→ DOCUMENT SEGMENT:
Prashanth Tapse, Vice President (Research), Mehta Equities
:
Dalal Street rose sharply in today’s trade shrugging off weak overnight Wall Street cues amid value buying backed by short covering in Reliance Industries and other IT stocks. Nifty bulls’ probably will rip to its 200-DMA 17253 mark. The index's immediate target is seen at 17837. Nifty has immediate support at 16421-16171, while resistance is seen at 16837-17264.
Deepak Jasani, Head of Retail Research, HDFC Securities
:
Nifty snapped a two day fall on June 2 as expected. It opened flat and gradually rose through the day with minimal corrections to end almost at the intra day high. At close, Nifty was up 0.64% or 105.3 points at 16628.
Volumes on the NSE were a bit lower than the recent average. Among sectors, Oil & Gas and IT were the main gainers while Auto and Capital goods were the main losers. Broader markets did well as is clear from the sharply positive advance decline ratio and a gain in the smallcap index.
Nifty has expectedly started to rise post a small correction. 16696 is the next resistance post which 16888 could halt the upmove temporarily. A move below 16506 could result in some minor weakness.
Shrikant Chouhan, Head of Equity Research (Retail), Kotak Securities
:
After a subdued start, markets bounced back sharply on the back of renewed optimism as investors lapped up shares of the recently beaten down IT and oil & gas stocks. In fact, Indian shares outperformed other Asian peers, which mostly ended in the red. Technically, after a muted opening, the Nifty took support near 16450 and reversed the trend. A promising reversal formation on intraday charts and a long bullish candle on daily charts is indicating further uptrend from the current levels.
For day traders, 16550 would act as a trend decider level, above which the Nifty could rally till 16720. In case of any further upside, the index could rally up to 16800. On the flip side, below 16550, uptrend would be vulnerable and could falter up to 16450.
Vinod Nair, Head of Research at Geojit Financial Services
:
The bounce in the market is showing signs of getting extended further supported by a mid and small-cap. High-frequency data like GST collection and PMI have shown a good start to FY23. Crude prices have declined providing an edge to the performance of the Indian market. However, a lot will depend on central bank’s policy in India and US, which will be announced in the next two weeks.
Rupak De, Senior Technical Analyst at LKP Securities
:
Nifty remained volatile with a positive bias throughout the session. On the daily chart, the benchmark index Nifty has formed an engulfing kind of pattern, suggesting bullishness. Daily RSI is in bullish crossover and rising. On the higher end, the index has resistance at 16700; above 16700, the Nifty can move towards 17000. The trend is likely to remain positive as long as it sustains above 16400.

→ RECORDS TO USE:
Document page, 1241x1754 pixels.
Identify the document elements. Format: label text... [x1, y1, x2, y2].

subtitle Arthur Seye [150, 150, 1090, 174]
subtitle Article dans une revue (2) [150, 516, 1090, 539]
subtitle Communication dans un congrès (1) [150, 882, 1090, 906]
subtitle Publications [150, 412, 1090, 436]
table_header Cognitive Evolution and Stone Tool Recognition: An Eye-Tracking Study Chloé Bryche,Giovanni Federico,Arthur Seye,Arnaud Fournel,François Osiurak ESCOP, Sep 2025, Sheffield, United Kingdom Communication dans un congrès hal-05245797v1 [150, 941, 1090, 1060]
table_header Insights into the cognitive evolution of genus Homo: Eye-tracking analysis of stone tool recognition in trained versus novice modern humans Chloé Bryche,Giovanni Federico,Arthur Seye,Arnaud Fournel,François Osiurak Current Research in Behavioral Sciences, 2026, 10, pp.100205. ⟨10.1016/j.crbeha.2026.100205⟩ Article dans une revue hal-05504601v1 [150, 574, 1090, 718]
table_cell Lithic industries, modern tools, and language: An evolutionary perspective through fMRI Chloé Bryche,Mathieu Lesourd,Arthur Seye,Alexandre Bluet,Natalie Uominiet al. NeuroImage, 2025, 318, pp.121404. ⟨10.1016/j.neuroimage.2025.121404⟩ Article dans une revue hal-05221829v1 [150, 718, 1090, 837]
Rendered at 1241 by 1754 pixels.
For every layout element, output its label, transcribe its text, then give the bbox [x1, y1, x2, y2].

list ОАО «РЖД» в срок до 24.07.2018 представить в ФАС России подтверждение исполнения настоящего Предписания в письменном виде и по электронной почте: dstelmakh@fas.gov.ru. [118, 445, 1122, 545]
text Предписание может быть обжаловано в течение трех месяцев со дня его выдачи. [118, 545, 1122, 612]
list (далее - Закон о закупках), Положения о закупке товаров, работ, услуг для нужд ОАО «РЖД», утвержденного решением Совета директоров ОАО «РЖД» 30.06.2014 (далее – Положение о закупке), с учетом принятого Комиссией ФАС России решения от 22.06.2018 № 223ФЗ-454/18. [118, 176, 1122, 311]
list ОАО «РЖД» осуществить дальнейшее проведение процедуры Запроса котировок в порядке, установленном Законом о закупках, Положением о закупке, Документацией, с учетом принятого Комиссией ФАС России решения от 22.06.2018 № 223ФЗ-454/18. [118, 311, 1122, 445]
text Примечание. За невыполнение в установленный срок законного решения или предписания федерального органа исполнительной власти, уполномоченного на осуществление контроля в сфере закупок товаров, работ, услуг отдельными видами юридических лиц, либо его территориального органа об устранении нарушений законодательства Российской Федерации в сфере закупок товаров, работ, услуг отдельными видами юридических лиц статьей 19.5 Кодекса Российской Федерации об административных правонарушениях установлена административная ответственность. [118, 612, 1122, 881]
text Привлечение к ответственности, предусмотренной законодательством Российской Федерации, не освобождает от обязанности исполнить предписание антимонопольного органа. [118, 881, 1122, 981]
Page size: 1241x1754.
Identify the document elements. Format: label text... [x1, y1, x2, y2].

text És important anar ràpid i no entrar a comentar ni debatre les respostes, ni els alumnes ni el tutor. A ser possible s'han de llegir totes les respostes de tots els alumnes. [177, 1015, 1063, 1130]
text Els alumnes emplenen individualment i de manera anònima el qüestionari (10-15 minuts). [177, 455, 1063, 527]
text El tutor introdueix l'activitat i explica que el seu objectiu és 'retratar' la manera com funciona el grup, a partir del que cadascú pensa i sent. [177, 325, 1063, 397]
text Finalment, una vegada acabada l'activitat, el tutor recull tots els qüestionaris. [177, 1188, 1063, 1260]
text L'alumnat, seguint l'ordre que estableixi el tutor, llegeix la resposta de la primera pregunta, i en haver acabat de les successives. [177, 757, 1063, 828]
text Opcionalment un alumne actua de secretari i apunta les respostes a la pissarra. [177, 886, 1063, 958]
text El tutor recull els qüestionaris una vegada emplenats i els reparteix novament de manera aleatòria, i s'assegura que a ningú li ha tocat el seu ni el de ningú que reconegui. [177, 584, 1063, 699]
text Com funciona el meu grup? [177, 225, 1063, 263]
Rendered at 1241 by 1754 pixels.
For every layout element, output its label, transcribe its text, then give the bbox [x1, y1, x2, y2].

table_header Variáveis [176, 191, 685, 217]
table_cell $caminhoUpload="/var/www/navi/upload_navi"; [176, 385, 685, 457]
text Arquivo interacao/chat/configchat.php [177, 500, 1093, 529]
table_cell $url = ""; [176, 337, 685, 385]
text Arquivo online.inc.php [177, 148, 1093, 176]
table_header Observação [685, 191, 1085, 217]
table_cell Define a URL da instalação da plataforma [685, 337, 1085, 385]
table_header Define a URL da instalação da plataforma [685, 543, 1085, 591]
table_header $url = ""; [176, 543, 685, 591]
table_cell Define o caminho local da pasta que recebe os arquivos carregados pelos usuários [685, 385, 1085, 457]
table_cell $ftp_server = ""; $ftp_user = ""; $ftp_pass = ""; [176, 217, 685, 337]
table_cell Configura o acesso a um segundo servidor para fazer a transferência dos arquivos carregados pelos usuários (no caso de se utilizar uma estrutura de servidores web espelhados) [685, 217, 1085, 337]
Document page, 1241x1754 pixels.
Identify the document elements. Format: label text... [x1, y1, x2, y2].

→ SET PROBLEM 1:
Restate the stretch of the market commentary from "Deepak Jasani, Head" through "points at 16628." word for word.
→ SET PROBLEM 2:
Quote the stretch of the entries from their start through the line containing "subtitle Publications [150, 412, 1090, 436]", including both ends.

→ FULL ANSWER 1:
Deepak Jasani, Head of Retail Research, HDFC Securities
:
Nifty snapped a two day fall on June 2 as expected. It opened flat and gradually rose through the day with minimal corrections to end almost at the intra day high. At close, Nifty was up 0.64% or 105.3 points at 16628.

→ FULL ANSWER 2:
Document page, 1241x1754 pixels.
Identify the document elements. Format: label text... [x1, y1, x2, y2].

subtitle Arthur Seye [150, 150, 1090, 174]
subtitle Article dans une revue (2) [150, 516, 1090, 539]
subtitle Communication dans un congrès (1) [150, 882, 1090, 906]
subtitle Publications [150, 412, 1090, 436]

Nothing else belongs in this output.